Though the state's population has continued to reverse an earlier trend by growing slightly in each of the past three years, it looks like Massachusetts may lose another Congressional seat after the 2010 census, part of a continuing slide of population and power from the Northeast and Midwest to the South and West.
In 1813, the Bay State sent 20 people to the House of Representatives, a body of 182 at that time. We haven't had that much national influence since. In the early part of the 20th Century the size of the House was stabilized at 435 -- 16 of those from Massachusetts; from there the state's delegation has been slowly shedding members.

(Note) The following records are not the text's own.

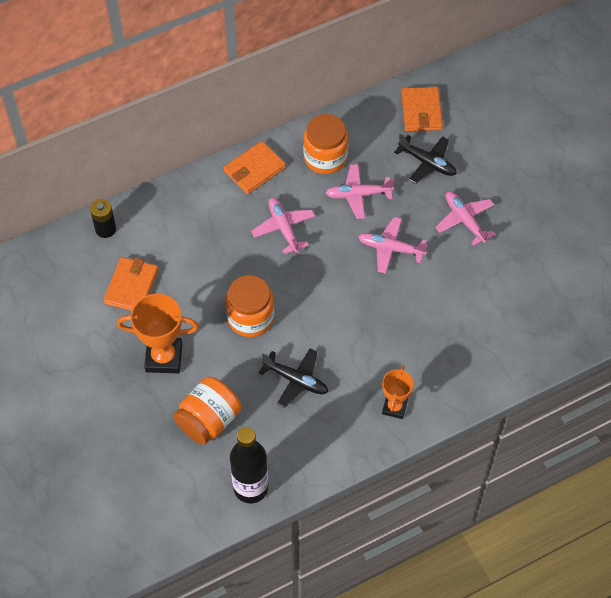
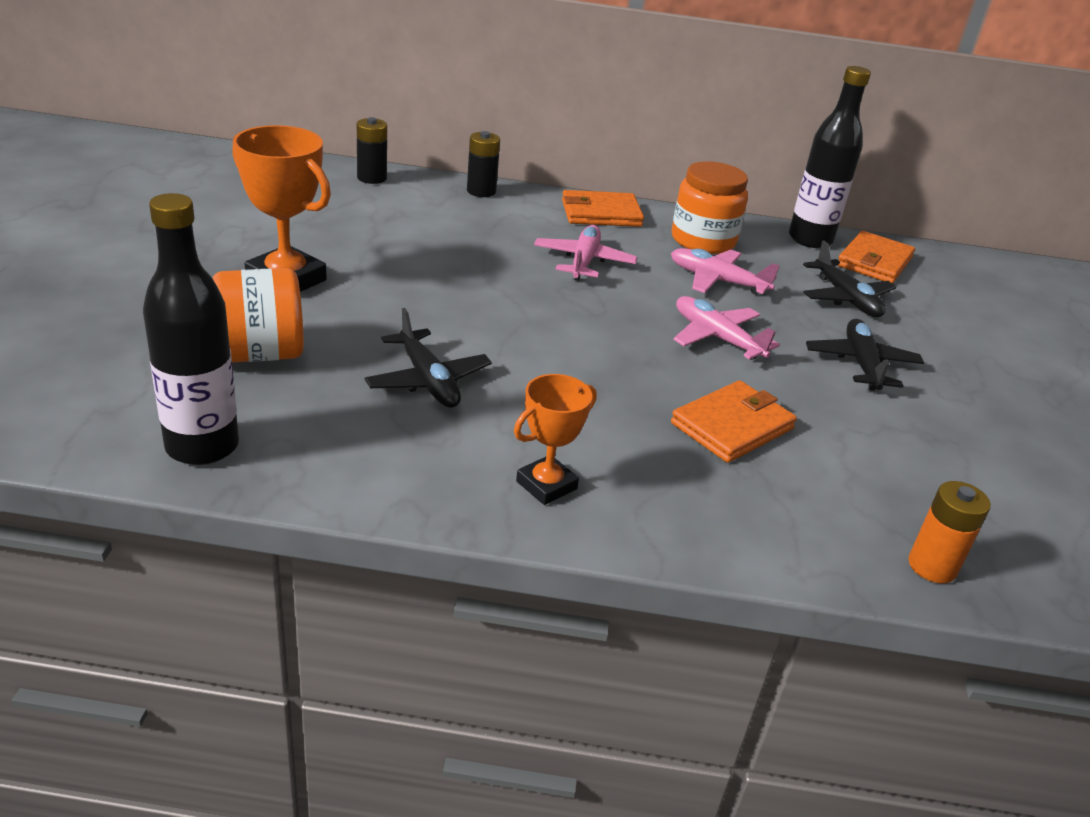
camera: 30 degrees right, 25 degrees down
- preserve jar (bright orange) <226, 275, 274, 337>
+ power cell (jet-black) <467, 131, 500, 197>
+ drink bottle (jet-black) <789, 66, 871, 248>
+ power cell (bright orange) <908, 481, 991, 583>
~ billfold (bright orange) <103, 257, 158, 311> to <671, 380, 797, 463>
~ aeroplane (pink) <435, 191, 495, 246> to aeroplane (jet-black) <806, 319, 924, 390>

Currently we have 10: Barney Frank, William Delahunt, Edward Markey, Michael Capuano, James McGovern, Richard Neal, John Tierney, Stephen Lynch, John Olver and Niki Tsongas. If we do, indeed, need to shrink the delegation, two of the current House members will be lumped into the same district and forced to run against one another. Reapportionment -- the process of redrawing the Congressional districts -- is unfortunately fraught with politics, and it is likely that the jockeying will begin soon, if it hasn't already.
Early projections have seats also being lost by Illinois, Iowa, Louisiana, Michigan, Minnesota, Missouri, New Jersey, New York and Pennsylvania, while seats may be gained in Arizona (possibly two), Georgia, Nevada, South Carolina and Utah. The regional trends are clear in that list (and the exception, Louisiana, is due to the population decrease after Hurricane Katrina).
Apportionment also effects presidential politics, as the number of electoral votes a state has is determined by the number of House and Senate seats combined. Massachusetts had 12 in this year's election, but may have one less in 2012.